Welcome to the Vogel Laboratory
Schematic of the periplasmic portion of the Legionella Dot/Icm type IV secretion system.
(Left panel) Components whose structures are not known or are confidently predictable are depicted as circles (e.g. DotC) or as the shape of densities seen in the subtomogram averages or difference maps (e.g. DotH and IcmX). Polypeptide links to the outer membrane are shown as dotted lines. The sequences in DotG with unknown structure are shown as solid lines with a speculative path. A large number of transmembrane helices are not shown for inner membrane proteins (DotA, DotE, DotL, DotM, DotP, DotU, DotV, IcmV and IcmT). In addition, cytoplasmic components of the system are not shown. Lipids are shown in grey (OM is outer membrane and IM is inner membrane) and peptidoglycan in brown (PG). (Right panel) Three-dimensional (3D) representation of the Dot/Icm complex showing a windowed secretion chamber (salmon, DotH; white, DotD; green, DotK; cyan, DotC), wings (yellow, DotF) and the secretion channel (red, DotG). Similar to the left panel, the cytoplasmic components are not shown. In this 3D representation, IcmF, IcmX and DotA are not visible. Scale bar, 10 nm. Originally published as Figure 2 in Ghosal et al 2019 Nat Micro.
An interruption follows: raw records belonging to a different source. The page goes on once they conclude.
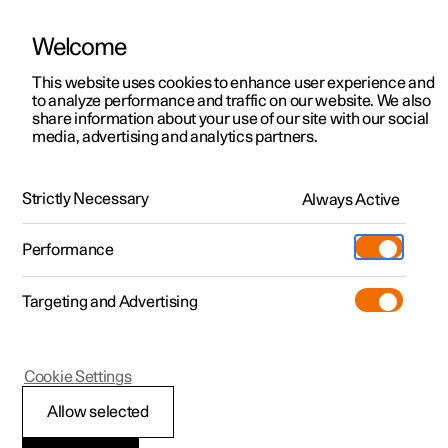
Welcome
This website uses cookies to enhance user experience and
to analyze performance and traffic on our website. We also
Manual
Video gallery
Software updates
share information about your use of our site with our social
media, advertising and analytics partners.
Specifications
Strictly Necessary
Always Active
Polestar 2 - 2025
Performance
Targeting and Advertising
Cookie Settings
Polestar 2
Allow selected
Performance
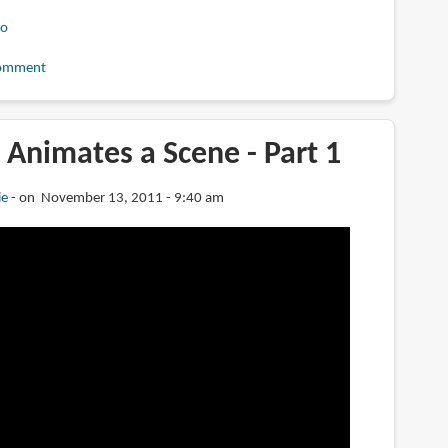
eo
omment
Animates a Scene - Part 1
ie
on November 13, 2011 - 9:40 am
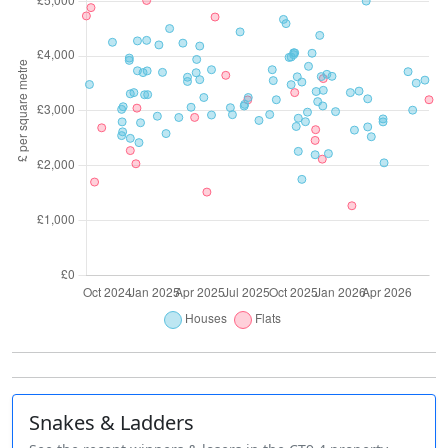
Snakes & Ladders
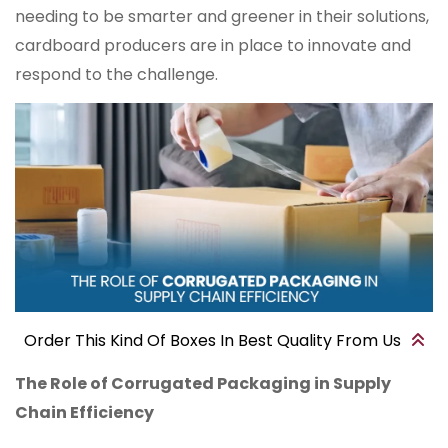
needing to be smarter and greener in their solutions,
cardboard producers are in place to innovate and
respond to the challenge.
Order This Kind Of Boxes In Best Quality From Us
The Role of Corrugated Packaging in Supply
Chain Efficiency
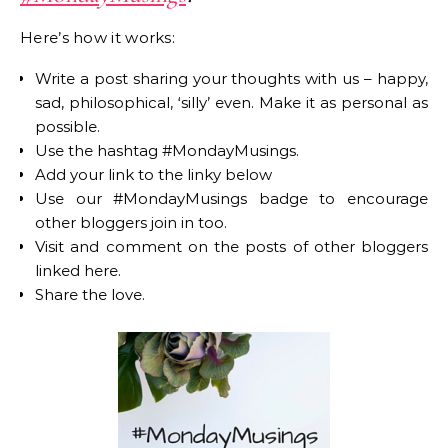
Here’s how it works:
Write a post sharing your thoughts with us – happy,
sad, philosophical, ‘silly’ even. Make it as personal as
possible.
Use the hashtag #MondayMusings.
Add your link to the linky below
Use our #MondayMusings badge to encourage
other bloggers join in too.
Visit and comment on the posts of other bloggers
linked here.
Share the love.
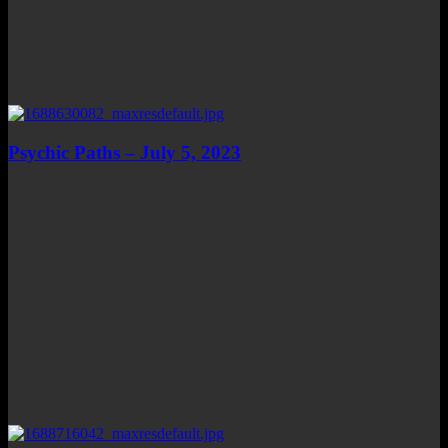
Psychic Paths – July 5, 2023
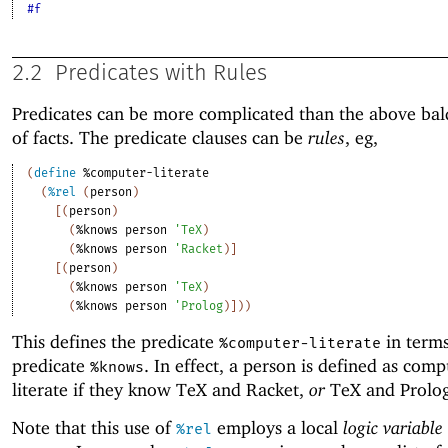
#f
2.2
Predicates with Rules
Predicates can be more complicated than the above bald
of facts. The predicate clauses can be
rules
, eg,
(
define
%computer-literate
(
%rel
(
person
)
[
(
person
)
(
%knows
person
'
TeX
)
(
%knows
person
'
Racket
)
]
[
(
person
)
(
%knows
person
'
TeX
)
(
%knows
person
'
Prolog
)
]
)
)
This defines the predicate
in terms
%computer-literate
predicate
. In effect, a person is defined as comp
%knows
literate if they know TeX and Racket,
or
TeX and Prolog
Note that this use of
employs a local
logic variable
%rel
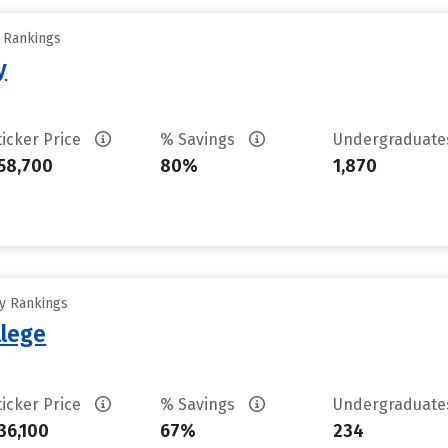
y Rankings
y
ticker Price
% Savings
Undergraduat
58,700
80%
1,870
ty Rankings
lege
ticker Price
% Savings
Undergraduat
36,100
67%
234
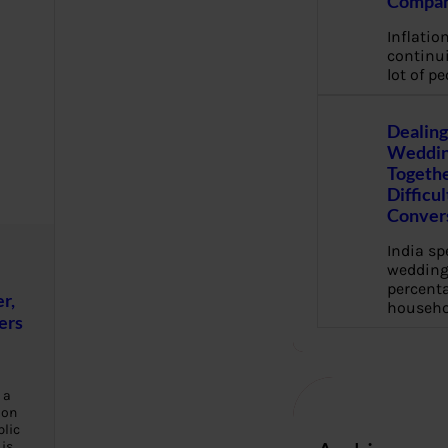
Compan
Inflation
continui
lot of pe
Dealing
Weddin
Togethe
Difficu
Conver
India s
wedding
percenta
r,
househo
ers
 a
ion
blic
 is…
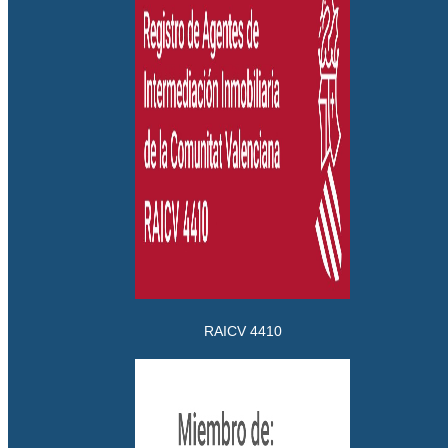
RAICV 4410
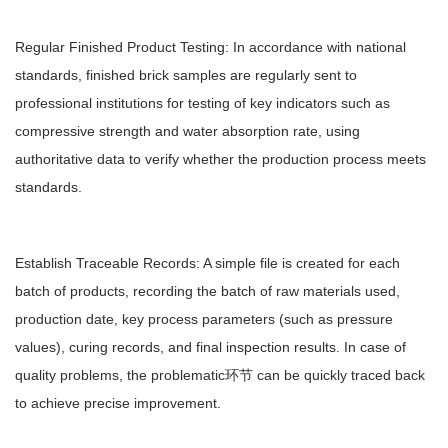
Regular Finished Product Testing: In accordance with national
standards, finished brick samples are regularly sent to
professional institutions for testing of key indicators such as
compressive strength and water absorption rate, using
authoritative data to verify whether the production process meets
standards.
Establish Traceable Records: A simple file is created for each
batch of products, recording the batch of raw materials used,
production date, key process parameters (such as pressure
values), curing records, and final inspection results. In case of
quality problems, the problematic环节 can be quickly traced back
to achieve precise improvement.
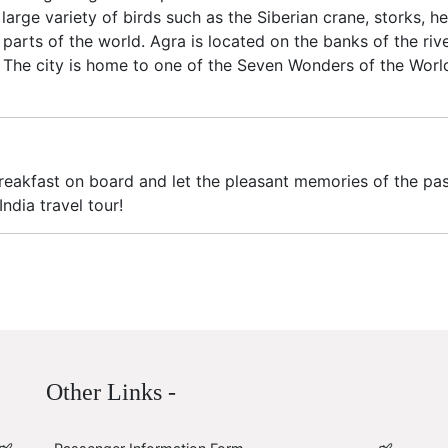
arge variety of birds such as the Siberian crane, storks, he
 parts of the world. Agra is located on the banks of the r
. The city is home to one of the Seven Wonders of the World,
Breakfast on board and let the pleasant memories of the pas
dia travel tour!
Other Links -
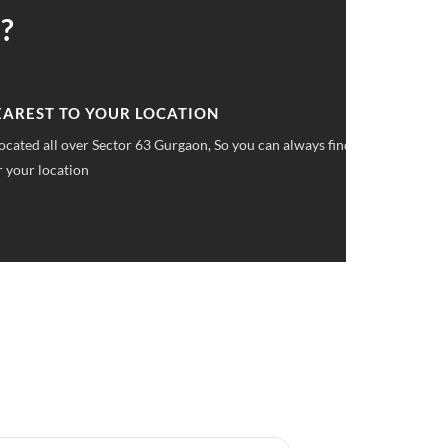
?
 UPFRONT PRICING
ket pricings you can save upto 40% on all car services &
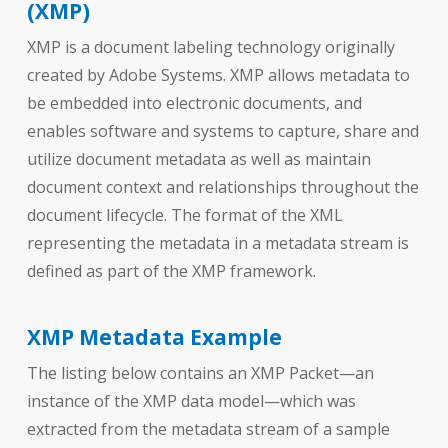
(XMP)
XMP is a document labeling technology originally
created by Adobe Systems. XMP allows metadata to
be embedded into electronic documents, and
enables software and systems to capture, share and
utilize document metadata as well as maintain
document context and relationships throughout the
document lifecycle. The format of the XML
representing the metadata in a metadata stream is
defined as part of the XMP framework.
XMP Metadata Example
The listing below contains an XMP Packet—an
instance of the XMP data model—which was
extracted from the metadata stream of a sample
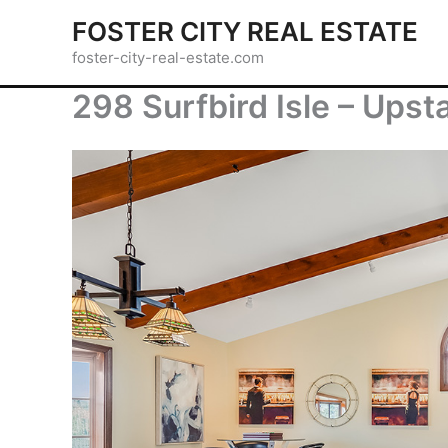
Skip
FOSTER CITY REAL ESTATE
to
foster-city-real-estate.com
content
298 Surfbird Isle – Upst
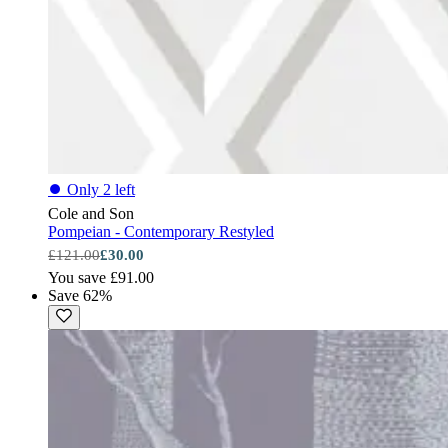
⏺
Only 2 left
Cole and Son
Pompeian - Contemporary Restyled
£121.00
£30.00
You save £91.00
Save 62%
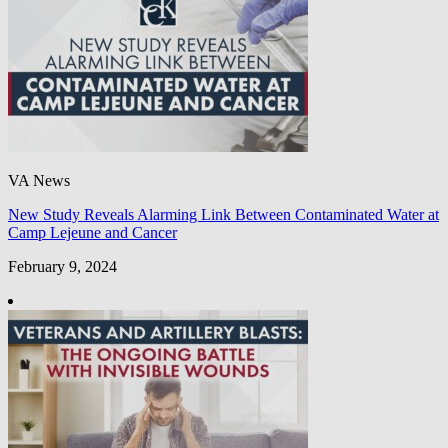
VA News
New Study Reveals Alarming Link Between Contaminated Water at
Camp Lejeune and Cancer
February 9, 2024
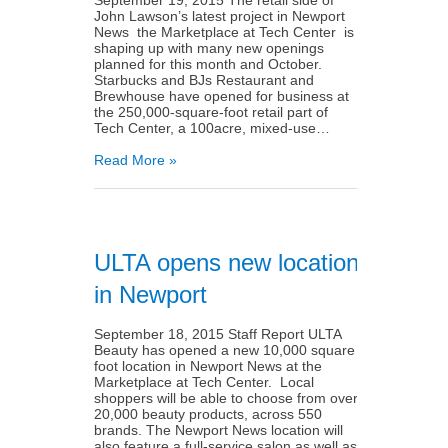
John Lawson’s latest project in Newport
News ­­ the Marketplace at Tech Center ­­ is
shaping up with many new openings
planned for this month and October.
Starbucks and BJs Restaurant and
Brewhouse have opened for business at
the 250,000-square-foot retail part of
Tech Center, a 100­acre, mixed-use…
Read More »
ULTA opens new location
in Newport
September 18, 2015 Staff Report ULTA
Beauty has opened a new 10,000 square
foot location in Newport News at the
Marketplace at Tech Center. Local
shoppers will be able to choose from over
20,000 beauty products, across 550
brands. The Newport News location will
also feature a full­-service salon as well as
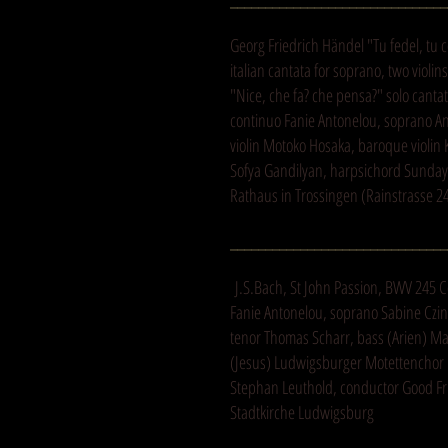
Georg Friedrich Händel "Tu fedel, tu
italian cantata for soprano, two violi
"Nice, che fa? che pensa?" solo canta
continuo Fanie Antonelou, soprano An
violin Motoko Hosaka, baroque violin 
Sofya Gandilyan, harpsichord Sunday 
Rathaus in Trossingen (Rainstrasse 2
_______________________________
J.S.Bach, St John Passion, BWV 245 C
Fanie Antonelou, soprano Sabine Czinc
tenor Thomas Scharr, bass (Arien) Ma
(Jesus) Ludwigsburger Motettencho
Stephan Leuthold, conductor Good Fri
Stadtkirche Ludwigsburg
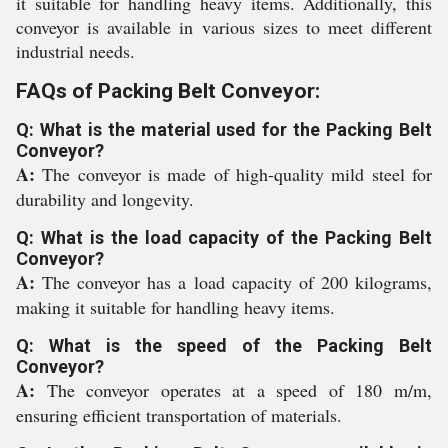
it suitable for handling heavy items. Additionally, this
conveyor is available in various sizes to meet different
industrial needs.
FAQs of Packing Belt Conveyor:
Q: What is the material used for the Packing Belt
Conveyor?
A:
The conveyor is made of high-quality mild steel for
durability and longevity.
Q: What is the load capacity of the Packing Belt
Conveyor?
A:
The conveyor has a load capacity of 200 kilograms,
making it suitable for handling heavy items.
Q: What is the speed of the Packing Belt
Conveyor?
A:
The conveyor operates at a speed of 180 m/m,
ensuring efficient transportation of materials.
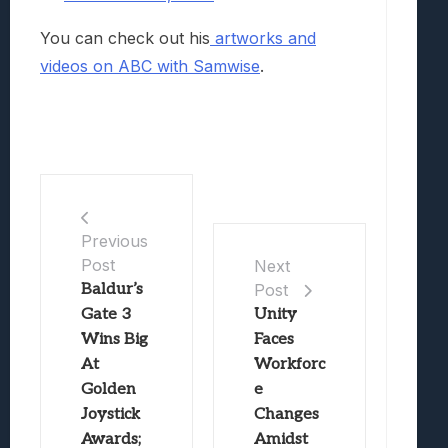
You can check out his
artworks and
videos on ABC with Samwise
.
Previous
Post
Next
Baldur’s
Post
Gate 3
Unity
Wins Big
Faces
At
Workforc
Golden
e
Joystick
Changes
Awards;
Amidst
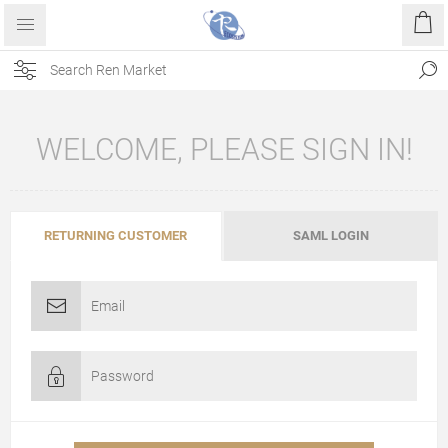
WELCOME, PLEASE SIGN IN!
RETURNING CUSTOMER
SAML LOGIN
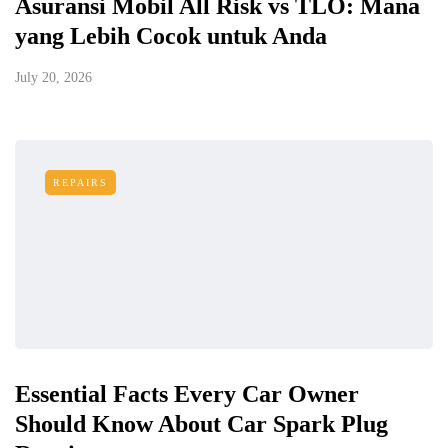
Asuransi Mobil All Risk vs TLO: Mana
yang Lebih Cocok untuk Anda
July 20, 2026
REPAIRS
Essential Facts Every Car Owner
Should Know About Car Spark Plug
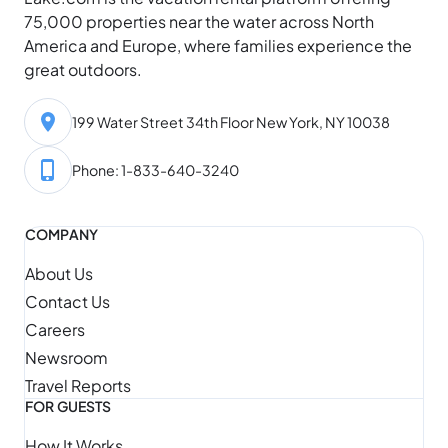
75,000 properties near the water across North
America and Europe, where families experience the
great outdoors.
199 Water Street 34th Floor New York, NY 10038
Phone: 1-833-640-3240
COMPANY
About Us
Contact Us
Careers
Newsroom
Travel Reports
FOR GUESTS
How It Works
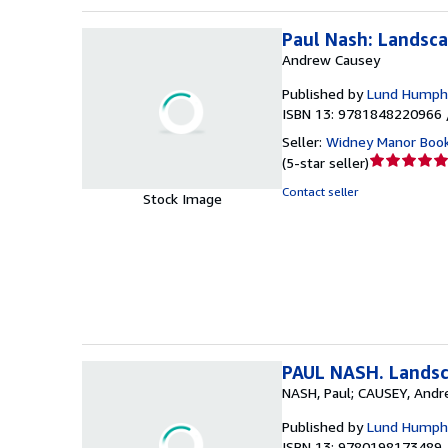
Paul Nash: Landsca
Andrew Causey
Published by
Lund Humphr
ISBN 13: 9781848220966 
Seller:
Widney Manor Boo
Seller
(
5-star seller
)
rating
Contact seller
Stock Image
5
out
of
5
stars
PAUL NASH. Landsca
NASH, Paul; CAUSEY, Andr
Published by
Lund Humphr
ISBN 13: 9780198173489 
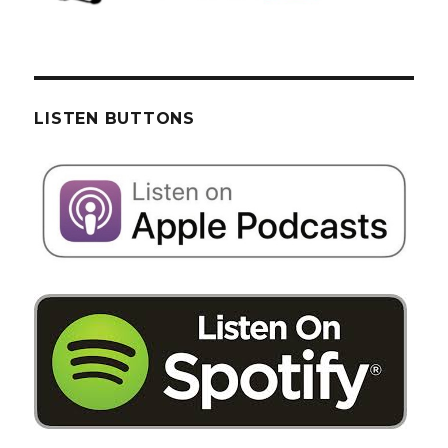
LISTEN BUTTONS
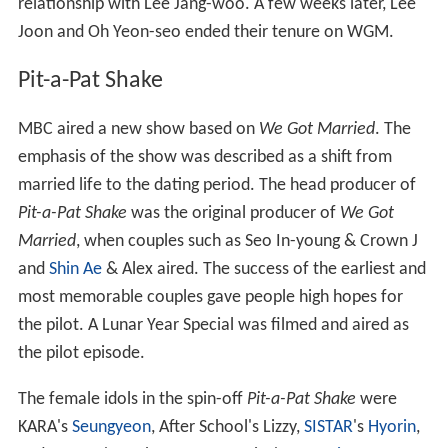
relationship with Lee Jang-woo. A few weeks later, Lee
Joon and Oh Yeon-seo ended their tenure on WGM.
Pit-a-Pat Shake
MBC aired a new show based on
We Got Married
. The
emphasis of the show was described as a shift from
married life to the dating period. The head producer of
Pit-a-Pat Shake
was the original producer of
We Got
Married
, when couples such as Seo In-young & Crown J
and
Shin Ae
& Alex aired. The success of the earliest and
most memorable couples gave people high hopes for
the pilot. A Lunar Year Special was filmed and aired as
the pilot episode.
The female idols in the spin-off
Pit-a-Pat Shake
were
KARA's
Seungyeon
, After School's Lizzy,
SISTAR
's
Hyorin
,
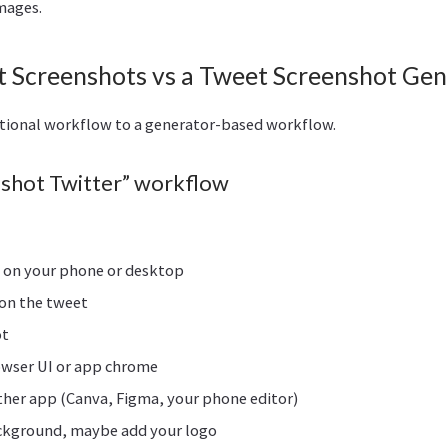
mages.
 Screenshots vs a Tweet Screenshot Gen
itional workflow to a generator-based workflow.
shot Twitter” workflow
) on your phone or desktop
on the tweet
ot
owser UI or app chrome
ther app (Canva, Figma, your phone editor)
ackground, maybe add your logo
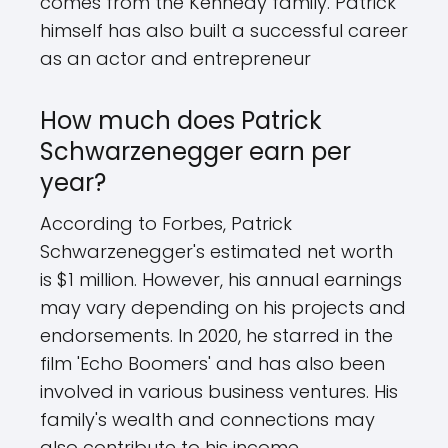
comes from the Kennedy family. Patrick
himself has also built a successful career
as an actor and entrepreneur
How much does Patrick
Schwarzenegger earn per
year?
According to Forbes, Patrick
Schwarzenegger's estimated net worth
is $1 million. However, his annual earnings
may vary depending on his projects and
endorsements. In 2020, he starred in the
film 'Echo Boomers' and has also been
involved in various business ventures. His
family's wealth and connections may
also contribute to his income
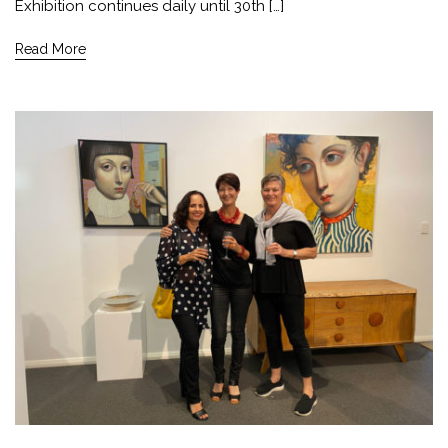
Exhibition continues daily until 30th […]
Read More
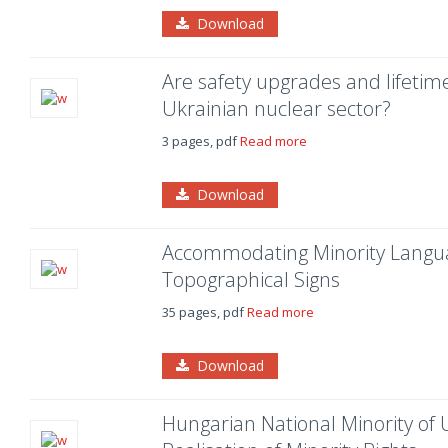
Download
Are safety upgrades and lifetim
Ukrainian nuclear sector?
3 pages, pdf
Read more
Download
Accommodating Minority Languag
Topographical Signs
35 pages, pdf
Read more
Download
Hungarian National Minority of U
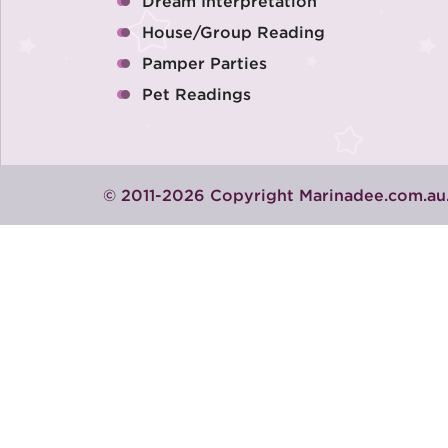
Dream Interpretation
House/Group Reading
Pamper Parties
Pet Readings
© 2011-2026 Copyright Marinadee.com.au.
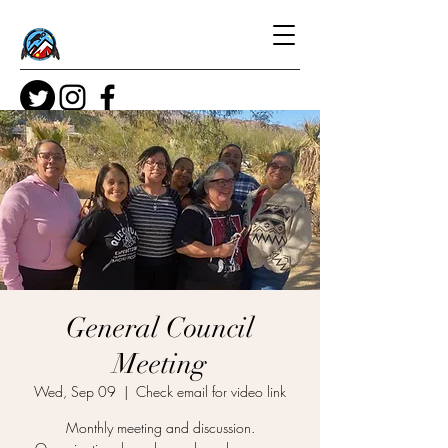
General Council
Meeting
Wed, Sep 09
  |  
Check email for video link
Monthly meeting and discussion.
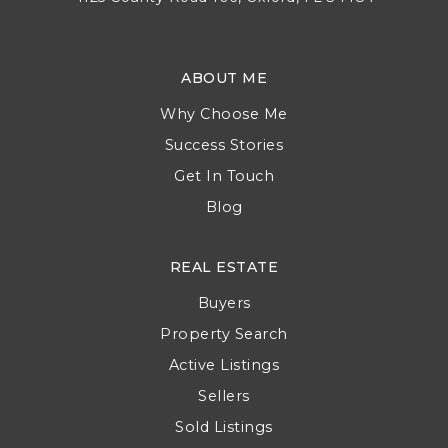
Address
4125 County Road 106, Oxford, FL 34484
ABOUT ME
Why Choose Me
Success Stories
Get In Touch
Blog
REAL ESTATE
Buyers
Property Search
Active Listings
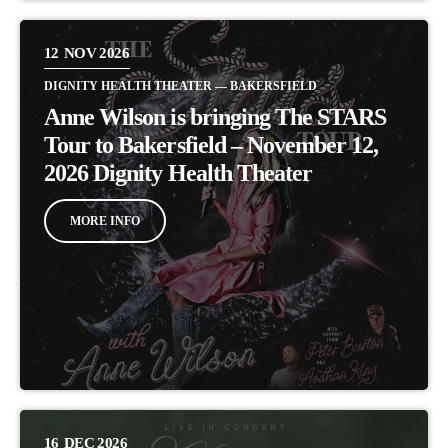
12
NOV 2026
DIGNITY HEALTH THEATER — BAKERSFIELD
Anne Wilson is bringing The STARS
Tour to Bakersfield – November 12,
2026 Dignity Health Theater
MORE INFO
16
DEC 2026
The Vogel laboratory studies how the bacterial pathogen Legionella pneumophila is able to survive and replicate within alveolar macrophages, thereby causing a type of pneumonia called Legionnaires’ Disease. Our work focuses on the Dot/Icm type IV secretion system (T4SS), which Legionella uses to translocate over 300 effectors into its host cells.
Project#1. Polar localization of the Legionella Dot/Icm T4SS.
Project#2. Role of the T4SS chaperones found in the Legionella type IV coupling protein (LT4CP) subcomplex.
Project#3. Global structural analysis of the Legionella Dot/Icm T4SS by cryo-electron microscopy (cryoEM).